A production-grade, cloud-native conversational shopping assistant built with FastAPI, LangChain, and a fully managed cloud data layer.


Why I Built This

When I started learning AI engineering, most tutorials show you how to build agents that run on your laptop with local SQLite databases and in-memory vector stores. That is great for learning the concepts, but I kept asking myself a question: what does this actually look like when it runs in production?

Every tutorial I followed produced something that would break the moment I deployed it.

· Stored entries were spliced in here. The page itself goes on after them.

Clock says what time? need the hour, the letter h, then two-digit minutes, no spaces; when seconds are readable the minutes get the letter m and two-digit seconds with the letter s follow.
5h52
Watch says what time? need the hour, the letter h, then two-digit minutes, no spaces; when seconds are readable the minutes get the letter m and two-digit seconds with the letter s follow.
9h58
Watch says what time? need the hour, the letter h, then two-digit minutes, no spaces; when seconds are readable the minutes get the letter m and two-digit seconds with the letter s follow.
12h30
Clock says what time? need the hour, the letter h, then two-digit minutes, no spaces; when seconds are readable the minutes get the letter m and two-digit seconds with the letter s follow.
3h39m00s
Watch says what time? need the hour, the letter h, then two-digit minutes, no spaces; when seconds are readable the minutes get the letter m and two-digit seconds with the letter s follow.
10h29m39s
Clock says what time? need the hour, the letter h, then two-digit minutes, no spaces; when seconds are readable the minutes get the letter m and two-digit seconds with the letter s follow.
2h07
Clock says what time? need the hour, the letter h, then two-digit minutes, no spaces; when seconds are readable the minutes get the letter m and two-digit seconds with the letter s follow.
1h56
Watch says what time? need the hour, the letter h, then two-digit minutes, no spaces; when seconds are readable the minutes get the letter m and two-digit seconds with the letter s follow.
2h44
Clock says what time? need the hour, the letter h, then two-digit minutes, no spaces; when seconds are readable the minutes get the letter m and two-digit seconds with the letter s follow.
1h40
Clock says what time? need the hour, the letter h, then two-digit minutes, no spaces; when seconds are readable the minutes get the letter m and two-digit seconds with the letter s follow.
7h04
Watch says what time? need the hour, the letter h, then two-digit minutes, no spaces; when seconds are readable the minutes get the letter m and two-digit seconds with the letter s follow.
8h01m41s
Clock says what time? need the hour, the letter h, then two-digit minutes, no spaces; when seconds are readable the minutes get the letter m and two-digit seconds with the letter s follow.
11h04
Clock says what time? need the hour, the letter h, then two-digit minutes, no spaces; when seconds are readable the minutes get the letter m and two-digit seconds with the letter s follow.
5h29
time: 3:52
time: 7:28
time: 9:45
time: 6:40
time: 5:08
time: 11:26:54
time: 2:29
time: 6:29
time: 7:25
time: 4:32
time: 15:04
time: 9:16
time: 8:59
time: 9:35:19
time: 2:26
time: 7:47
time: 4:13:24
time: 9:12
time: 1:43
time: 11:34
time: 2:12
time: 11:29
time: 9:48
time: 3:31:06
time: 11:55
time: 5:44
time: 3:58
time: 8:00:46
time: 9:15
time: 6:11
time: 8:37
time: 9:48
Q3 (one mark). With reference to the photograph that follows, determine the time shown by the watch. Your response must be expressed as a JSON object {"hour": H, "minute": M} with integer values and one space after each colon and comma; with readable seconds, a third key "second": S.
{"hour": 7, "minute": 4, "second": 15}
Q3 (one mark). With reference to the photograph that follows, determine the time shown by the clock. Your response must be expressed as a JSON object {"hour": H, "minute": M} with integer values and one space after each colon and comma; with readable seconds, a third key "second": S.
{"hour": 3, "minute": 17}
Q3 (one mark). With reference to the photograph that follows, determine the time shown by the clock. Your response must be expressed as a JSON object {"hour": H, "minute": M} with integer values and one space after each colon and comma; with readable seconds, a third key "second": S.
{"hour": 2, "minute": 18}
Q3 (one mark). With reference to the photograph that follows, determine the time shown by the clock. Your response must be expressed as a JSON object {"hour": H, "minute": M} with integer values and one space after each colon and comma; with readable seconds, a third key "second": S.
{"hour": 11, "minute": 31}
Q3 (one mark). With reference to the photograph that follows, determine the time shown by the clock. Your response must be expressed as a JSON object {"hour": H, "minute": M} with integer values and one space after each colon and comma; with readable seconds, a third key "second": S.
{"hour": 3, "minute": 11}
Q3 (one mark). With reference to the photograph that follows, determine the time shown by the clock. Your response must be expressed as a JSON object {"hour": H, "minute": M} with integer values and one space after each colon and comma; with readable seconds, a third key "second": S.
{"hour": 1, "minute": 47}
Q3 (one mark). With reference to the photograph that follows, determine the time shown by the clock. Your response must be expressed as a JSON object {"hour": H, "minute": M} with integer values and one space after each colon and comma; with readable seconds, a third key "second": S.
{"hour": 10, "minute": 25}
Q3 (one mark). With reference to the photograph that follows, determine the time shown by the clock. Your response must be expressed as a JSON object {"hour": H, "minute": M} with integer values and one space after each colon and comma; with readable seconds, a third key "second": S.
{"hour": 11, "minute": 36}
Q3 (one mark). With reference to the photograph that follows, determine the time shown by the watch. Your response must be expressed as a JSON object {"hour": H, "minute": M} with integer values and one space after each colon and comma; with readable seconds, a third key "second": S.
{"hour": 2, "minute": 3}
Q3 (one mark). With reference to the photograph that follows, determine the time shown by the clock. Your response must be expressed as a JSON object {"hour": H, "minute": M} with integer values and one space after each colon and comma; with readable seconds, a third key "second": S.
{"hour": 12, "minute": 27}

The SQLite file disappears when the server restarts. The FAISS index is gone on every cold start. Session memory is stored in a Python dictionary so every restart wipes out all conversations. These are not real applications. They are demos.

I built CartPilot to answer that question for myself. I wanted to go from prototype to something that could be deployed on a real cloud platform, survive server restarts, handle multiple users at the same time, and not lose any data the moment the process dies. This project is my attempt at building the real thing, not just the tutorial version.


What It Does

CartPilot is a conversational shopping assistant. A user can describe what they want in plain English and the AI will search a product catalog, look up ratings, and place orders. The entire reasoning loop is handled by a LangChain ReAct agent. The agent decides which tools to call, in what order, and how to combine the results.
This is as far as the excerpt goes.